→ **TASK REQUIREMENTS**
How many lines below contain the word "descuentos"? Answer with that number alone.

-------- EXCERPTED DATA

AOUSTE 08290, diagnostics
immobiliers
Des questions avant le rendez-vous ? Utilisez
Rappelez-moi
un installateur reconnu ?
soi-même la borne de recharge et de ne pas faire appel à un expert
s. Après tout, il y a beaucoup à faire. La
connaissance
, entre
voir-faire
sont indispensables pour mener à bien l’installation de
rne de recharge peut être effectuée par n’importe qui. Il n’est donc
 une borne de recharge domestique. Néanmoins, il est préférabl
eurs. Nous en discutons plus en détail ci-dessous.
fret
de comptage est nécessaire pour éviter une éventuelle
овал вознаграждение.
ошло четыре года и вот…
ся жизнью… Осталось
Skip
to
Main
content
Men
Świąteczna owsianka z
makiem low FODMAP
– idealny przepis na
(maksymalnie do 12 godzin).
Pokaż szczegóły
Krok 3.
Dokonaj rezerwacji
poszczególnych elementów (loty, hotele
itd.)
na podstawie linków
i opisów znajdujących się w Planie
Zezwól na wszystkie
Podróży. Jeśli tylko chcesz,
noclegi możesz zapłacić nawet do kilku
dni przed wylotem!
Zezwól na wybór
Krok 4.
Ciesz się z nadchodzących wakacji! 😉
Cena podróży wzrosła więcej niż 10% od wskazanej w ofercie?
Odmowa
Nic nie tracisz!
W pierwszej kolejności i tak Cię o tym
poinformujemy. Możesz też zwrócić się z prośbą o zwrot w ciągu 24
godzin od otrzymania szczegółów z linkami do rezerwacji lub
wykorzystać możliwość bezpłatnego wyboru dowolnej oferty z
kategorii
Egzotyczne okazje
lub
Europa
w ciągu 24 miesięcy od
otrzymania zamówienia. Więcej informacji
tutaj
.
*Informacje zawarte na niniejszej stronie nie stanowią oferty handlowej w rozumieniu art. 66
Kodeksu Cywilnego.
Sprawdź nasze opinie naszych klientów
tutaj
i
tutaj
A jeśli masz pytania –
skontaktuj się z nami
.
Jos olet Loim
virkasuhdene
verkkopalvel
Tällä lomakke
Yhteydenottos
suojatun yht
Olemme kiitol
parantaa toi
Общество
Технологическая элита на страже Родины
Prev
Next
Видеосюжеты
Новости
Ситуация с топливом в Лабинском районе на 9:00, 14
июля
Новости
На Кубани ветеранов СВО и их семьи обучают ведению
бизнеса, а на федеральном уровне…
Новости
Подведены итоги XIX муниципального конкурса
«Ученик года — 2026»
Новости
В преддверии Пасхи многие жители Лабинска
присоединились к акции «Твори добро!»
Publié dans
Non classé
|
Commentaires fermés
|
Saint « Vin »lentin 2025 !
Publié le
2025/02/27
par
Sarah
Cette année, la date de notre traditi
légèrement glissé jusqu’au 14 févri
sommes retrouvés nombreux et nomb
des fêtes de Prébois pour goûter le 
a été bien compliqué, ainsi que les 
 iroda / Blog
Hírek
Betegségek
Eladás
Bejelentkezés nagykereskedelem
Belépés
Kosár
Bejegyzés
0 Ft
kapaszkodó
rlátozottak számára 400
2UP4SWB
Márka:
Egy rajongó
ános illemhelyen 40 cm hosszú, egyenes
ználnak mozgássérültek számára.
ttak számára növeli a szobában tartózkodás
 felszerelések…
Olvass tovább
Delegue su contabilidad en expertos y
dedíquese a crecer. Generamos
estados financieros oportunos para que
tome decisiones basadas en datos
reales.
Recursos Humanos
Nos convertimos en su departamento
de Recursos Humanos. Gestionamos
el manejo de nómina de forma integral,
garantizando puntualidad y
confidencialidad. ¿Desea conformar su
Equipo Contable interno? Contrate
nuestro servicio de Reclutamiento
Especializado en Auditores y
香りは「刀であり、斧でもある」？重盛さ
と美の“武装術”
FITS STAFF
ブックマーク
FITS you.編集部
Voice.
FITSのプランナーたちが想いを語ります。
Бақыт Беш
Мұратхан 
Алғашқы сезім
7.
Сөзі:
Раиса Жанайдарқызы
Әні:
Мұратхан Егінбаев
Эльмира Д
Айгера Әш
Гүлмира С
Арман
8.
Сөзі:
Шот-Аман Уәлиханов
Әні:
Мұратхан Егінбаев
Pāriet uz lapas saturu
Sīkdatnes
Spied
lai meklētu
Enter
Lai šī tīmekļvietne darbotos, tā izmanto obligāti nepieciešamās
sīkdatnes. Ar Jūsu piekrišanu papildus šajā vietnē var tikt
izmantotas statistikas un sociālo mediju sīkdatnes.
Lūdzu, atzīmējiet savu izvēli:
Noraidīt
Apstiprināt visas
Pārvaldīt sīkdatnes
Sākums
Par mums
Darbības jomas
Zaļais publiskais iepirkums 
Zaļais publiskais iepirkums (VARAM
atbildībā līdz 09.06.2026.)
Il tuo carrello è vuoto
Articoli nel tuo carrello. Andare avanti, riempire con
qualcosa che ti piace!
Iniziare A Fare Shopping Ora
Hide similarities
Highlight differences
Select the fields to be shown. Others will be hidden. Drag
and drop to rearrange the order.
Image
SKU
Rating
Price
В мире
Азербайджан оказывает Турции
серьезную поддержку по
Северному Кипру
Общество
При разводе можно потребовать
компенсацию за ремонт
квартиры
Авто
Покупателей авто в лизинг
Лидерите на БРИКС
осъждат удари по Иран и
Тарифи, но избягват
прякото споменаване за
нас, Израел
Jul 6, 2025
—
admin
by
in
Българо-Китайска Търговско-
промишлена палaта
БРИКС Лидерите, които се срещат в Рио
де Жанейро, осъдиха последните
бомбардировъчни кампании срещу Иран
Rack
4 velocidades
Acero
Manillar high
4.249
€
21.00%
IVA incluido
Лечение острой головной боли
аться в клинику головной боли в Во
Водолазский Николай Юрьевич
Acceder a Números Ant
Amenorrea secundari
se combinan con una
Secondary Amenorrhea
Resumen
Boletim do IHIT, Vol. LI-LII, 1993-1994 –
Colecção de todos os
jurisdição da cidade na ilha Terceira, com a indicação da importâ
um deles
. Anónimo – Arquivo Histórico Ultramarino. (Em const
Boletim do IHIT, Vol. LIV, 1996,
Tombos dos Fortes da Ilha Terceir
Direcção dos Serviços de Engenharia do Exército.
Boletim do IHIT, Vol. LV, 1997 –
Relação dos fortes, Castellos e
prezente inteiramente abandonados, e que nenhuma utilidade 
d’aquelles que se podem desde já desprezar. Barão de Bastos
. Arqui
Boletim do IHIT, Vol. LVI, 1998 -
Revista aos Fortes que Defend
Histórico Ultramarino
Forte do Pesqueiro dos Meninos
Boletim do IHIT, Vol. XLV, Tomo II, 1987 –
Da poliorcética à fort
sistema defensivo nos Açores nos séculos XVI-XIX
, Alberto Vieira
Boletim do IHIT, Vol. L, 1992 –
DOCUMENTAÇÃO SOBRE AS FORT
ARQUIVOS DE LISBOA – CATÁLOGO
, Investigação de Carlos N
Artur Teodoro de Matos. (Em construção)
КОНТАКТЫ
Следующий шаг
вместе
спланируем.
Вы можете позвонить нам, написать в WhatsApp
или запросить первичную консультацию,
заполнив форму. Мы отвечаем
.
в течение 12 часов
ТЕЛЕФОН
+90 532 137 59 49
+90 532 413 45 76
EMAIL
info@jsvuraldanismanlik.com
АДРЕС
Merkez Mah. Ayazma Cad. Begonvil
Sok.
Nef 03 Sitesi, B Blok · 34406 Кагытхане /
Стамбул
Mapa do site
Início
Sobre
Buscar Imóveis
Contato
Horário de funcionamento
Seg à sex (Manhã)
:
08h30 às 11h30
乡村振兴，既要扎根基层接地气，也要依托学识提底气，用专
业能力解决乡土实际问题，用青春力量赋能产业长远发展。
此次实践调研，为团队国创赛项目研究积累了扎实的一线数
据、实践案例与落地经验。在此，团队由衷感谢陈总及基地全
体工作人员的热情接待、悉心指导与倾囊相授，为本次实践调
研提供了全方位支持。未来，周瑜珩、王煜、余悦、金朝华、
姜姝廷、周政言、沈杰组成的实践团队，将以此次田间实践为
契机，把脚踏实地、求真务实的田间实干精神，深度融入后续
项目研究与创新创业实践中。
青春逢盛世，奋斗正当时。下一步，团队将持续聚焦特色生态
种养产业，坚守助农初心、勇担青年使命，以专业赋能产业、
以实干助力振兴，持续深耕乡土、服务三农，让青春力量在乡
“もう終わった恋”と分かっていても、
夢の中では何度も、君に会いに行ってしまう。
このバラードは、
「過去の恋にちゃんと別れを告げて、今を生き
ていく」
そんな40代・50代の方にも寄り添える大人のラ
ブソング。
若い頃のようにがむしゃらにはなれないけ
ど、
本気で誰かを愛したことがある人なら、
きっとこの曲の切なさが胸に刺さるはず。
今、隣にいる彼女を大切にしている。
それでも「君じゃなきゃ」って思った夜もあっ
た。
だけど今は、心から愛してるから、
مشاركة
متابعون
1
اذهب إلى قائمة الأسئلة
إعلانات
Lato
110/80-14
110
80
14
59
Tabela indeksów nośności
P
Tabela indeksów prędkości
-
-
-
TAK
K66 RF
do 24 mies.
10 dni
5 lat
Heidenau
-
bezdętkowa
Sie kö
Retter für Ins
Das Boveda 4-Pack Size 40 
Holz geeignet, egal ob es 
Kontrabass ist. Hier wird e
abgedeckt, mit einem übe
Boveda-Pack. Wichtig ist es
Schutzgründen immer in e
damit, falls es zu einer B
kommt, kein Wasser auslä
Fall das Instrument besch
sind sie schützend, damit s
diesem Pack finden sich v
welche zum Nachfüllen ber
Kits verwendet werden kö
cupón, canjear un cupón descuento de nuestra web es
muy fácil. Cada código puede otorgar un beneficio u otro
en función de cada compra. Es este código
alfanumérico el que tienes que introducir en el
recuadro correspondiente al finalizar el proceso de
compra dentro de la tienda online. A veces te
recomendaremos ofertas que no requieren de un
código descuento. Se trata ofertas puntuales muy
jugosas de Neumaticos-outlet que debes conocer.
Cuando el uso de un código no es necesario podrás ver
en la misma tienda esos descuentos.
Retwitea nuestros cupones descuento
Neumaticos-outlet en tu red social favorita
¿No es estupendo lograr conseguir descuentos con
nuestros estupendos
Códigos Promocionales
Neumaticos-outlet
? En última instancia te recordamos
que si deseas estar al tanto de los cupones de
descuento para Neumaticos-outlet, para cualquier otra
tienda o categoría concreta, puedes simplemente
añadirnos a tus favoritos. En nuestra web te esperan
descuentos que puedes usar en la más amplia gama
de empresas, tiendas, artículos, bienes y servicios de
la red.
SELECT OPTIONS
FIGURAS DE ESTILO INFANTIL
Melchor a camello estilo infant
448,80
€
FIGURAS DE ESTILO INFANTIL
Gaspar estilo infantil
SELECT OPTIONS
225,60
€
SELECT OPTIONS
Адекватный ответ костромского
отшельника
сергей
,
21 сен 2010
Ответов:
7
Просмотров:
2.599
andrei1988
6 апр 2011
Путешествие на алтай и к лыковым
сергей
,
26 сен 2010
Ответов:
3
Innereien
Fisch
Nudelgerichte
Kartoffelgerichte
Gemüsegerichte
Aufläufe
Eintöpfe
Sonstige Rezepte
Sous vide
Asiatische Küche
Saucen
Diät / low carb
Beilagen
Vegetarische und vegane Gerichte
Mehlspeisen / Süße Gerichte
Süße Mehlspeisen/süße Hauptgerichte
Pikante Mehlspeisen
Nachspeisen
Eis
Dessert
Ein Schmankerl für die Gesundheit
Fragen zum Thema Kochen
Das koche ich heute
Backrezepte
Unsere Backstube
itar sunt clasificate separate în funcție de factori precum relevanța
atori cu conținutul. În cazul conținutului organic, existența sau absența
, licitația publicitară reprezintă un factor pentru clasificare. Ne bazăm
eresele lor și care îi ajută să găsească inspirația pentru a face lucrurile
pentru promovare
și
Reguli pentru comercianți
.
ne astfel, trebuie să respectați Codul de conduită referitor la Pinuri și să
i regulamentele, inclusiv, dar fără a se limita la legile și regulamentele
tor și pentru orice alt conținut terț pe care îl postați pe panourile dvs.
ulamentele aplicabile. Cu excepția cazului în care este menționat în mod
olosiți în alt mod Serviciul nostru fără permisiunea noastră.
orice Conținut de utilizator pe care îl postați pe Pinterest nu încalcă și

----------------

→ **SOLUTION TO THE PROBLEM**
3